Le 15 mai 2016, un cadre du Kobe Yamaguchi-gumi est assassiné par balles à Nagoya

La police de la préfecture de Hyôgo a arrêté le chef du Kobe Yamaguchi-gumi ce 6 juin pour une peccadille : il aurait changé, il y a quatre ans, de modèle de portable en utilisant un nom d’emprunt. La police de Kyoto l’a par la suite de nouveau arrêté pour un délit de voies de fait avec coups et blessures qui s’est produit en janvier. Le kumichô a finalement été relâché sans inculpation au mois de juillet. Si la police accentue ainsi la pression avec opiniâtreté sur les gangs, c’est qu’elle garde en mémoire ce qu’on a appelé « la vendetta Yama-Ichi », il y a trente ans.

La vendetta Yama-Ichi qui a duré de 1984 à 1989, est une guerre de vengeance entre le clan Yamaguchi-gumi et le clan Ichiwa-kai qui s’en était séparé. L’organisation avait éclaté en raison du conflit survenu pour la succession du kumichô et les représailles étaient allées jusqu’à l’assassinat du quatrième chef du Yamaguchi-gumi.
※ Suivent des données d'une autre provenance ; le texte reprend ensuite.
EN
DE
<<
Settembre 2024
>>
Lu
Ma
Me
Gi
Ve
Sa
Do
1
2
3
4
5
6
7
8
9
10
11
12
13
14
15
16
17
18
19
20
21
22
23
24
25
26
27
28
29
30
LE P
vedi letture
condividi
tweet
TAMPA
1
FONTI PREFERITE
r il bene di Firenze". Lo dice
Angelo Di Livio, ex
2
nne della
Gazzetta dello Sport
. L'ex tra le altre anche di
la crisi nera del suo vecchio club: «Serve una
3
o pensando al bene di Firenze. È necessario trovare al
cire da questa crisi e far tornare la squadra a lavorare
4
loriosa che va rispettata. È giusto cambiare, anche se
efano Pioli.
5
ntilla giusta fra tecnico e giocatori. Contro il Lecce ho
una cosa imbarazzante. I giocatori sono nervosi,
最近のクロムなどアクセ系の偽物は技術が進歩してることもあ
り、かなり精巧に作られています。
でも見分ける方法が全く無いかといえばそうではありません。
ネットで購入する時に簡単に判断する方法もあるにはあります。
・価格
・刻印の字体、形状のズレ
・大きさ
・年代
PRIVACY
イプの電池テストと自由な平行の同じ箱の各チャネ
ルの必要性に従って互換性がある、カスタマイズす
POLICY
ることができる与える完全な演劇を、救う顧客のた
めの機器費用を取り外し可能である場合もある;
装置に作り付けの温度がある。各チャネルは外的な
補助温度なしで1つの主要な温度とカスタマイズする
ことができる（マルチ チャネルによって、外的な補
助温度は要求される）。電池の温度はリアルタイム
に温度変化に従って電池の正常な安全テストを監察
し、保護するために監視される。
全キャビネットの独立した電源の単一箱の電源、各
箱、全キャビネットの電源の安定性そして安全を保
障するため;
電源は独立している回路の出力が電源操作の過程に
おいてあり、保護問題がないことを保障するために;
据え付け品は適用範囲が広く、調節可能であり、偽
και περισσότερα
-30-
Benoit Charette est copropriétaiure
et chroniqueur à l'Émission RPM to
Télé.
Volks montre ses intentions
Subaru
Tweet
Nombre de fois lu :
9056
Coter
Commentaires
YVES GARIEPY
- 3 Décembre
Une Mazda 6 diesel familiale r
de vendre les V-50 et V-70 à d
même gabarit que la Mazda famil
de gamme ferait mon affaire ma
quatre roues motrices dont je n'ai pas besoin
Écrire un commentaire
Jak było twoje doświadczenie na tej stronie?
En conclusion, plus de 320 affaires criminelles, faisant 95 morts et blessés dont des citoyens ordinaires, ont été recensées dans l’ensemble du pays durant cette période.

Mais, dans la scission actuelle, contrairement à la Ichiwa-kai, alors en perte d’influence parce que le Yamaguchi-gumi lui avait dérobé les unes après les autres ses organisations les plus puissantes, le clan dissident Kobe Yamaguchi-gumi a conservé une certaine envergure.